▼

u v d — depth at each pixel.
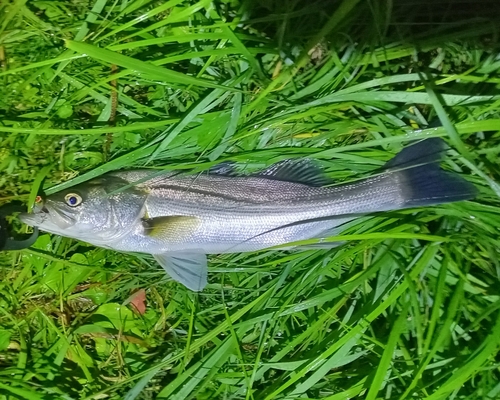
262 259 0.55
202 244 0.52
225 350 0.50
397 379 0.50
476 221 0.51
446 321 0.46
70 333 0.53
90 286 0.55
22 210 0.51
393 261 0.51
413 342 0.52
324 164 0.53
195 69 0.52
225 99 0.52
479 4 0.52
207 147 0.50
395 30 0.52
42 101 0.51
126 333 0.55
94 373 0.53
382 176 0.50
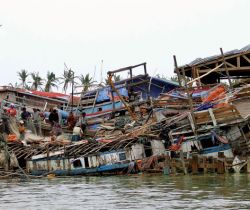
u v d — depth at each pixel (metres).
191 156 28.59
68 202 16.30
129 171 29.94
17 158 33.66
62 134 37.69
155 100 34.84
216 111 29.14
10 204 16.02
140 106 40.53
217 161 27.41
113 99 42.50
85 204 15.61
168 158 28.44
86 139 34.25
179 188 20.02
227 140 28.58
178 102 34.56
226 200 15.52
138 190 19.80
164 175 27.86
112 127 37.16
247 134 29.25
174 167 28.22
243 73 42.72
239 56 38.16
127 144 30.41
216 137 28.78
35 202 16.48
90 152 31.12
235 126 28.91
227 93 32.12
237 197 16.25
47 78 93.81
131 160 30.11
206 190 18.84
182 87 36.28
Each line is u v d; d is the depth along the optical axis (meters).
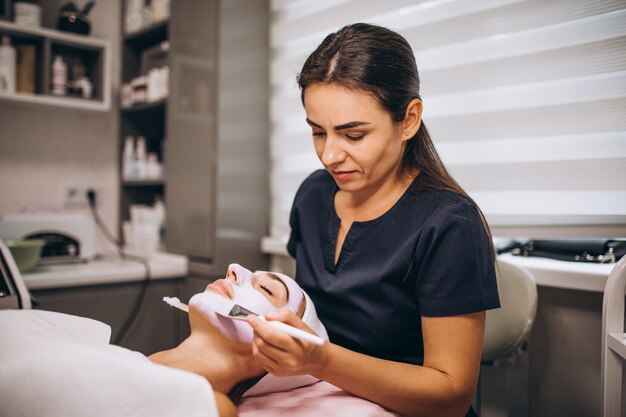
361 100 0.75
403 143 0.88
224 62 1.96
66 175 2.39
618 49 1.24
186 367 0.69
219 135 1.94
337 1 1.86
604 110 1.26
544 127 1.36
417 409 0.72
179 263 2.06
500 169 1.45
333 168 0.79
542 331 1.41
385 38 0.81
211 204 1.97
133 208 2.37
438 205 0.84
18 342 0.67
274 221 2.13
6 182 2.23
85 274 1.79
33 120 2.29
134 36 2.42
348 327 0.89
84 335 0.77
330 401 0.73
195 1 2.03
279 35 2.08
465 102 1.50
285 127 2.07
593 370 1.31
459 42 1.51
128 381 0.56
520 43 1.39
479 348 0.79
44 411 0.59
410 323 0.86
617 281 0.87
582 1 1.28
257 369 0.73
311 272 0.97
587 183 1.30
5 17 2.01
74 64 2.25
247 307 0.73
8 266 1.20
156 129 2.62
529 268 1.35
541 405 1.42
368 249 0.89
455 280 0.78
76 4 2.39
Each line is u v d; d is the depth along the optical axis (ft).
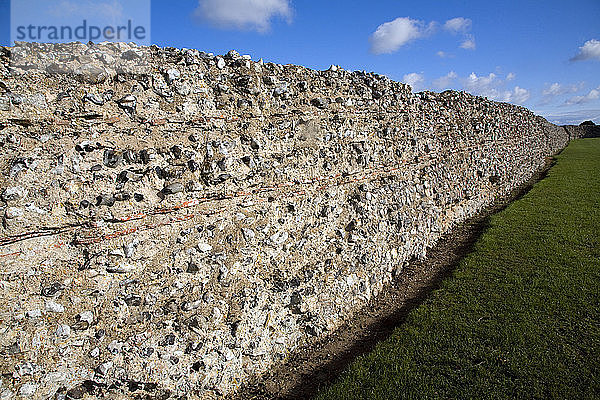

▲

**What you should do**
Pull out every line of the records above that contains the word "axis".

**Result**
Each line is u v d; d is the depth along the optical axis (meters).
Each line is u v d; d is the depth along the optical axis (ft).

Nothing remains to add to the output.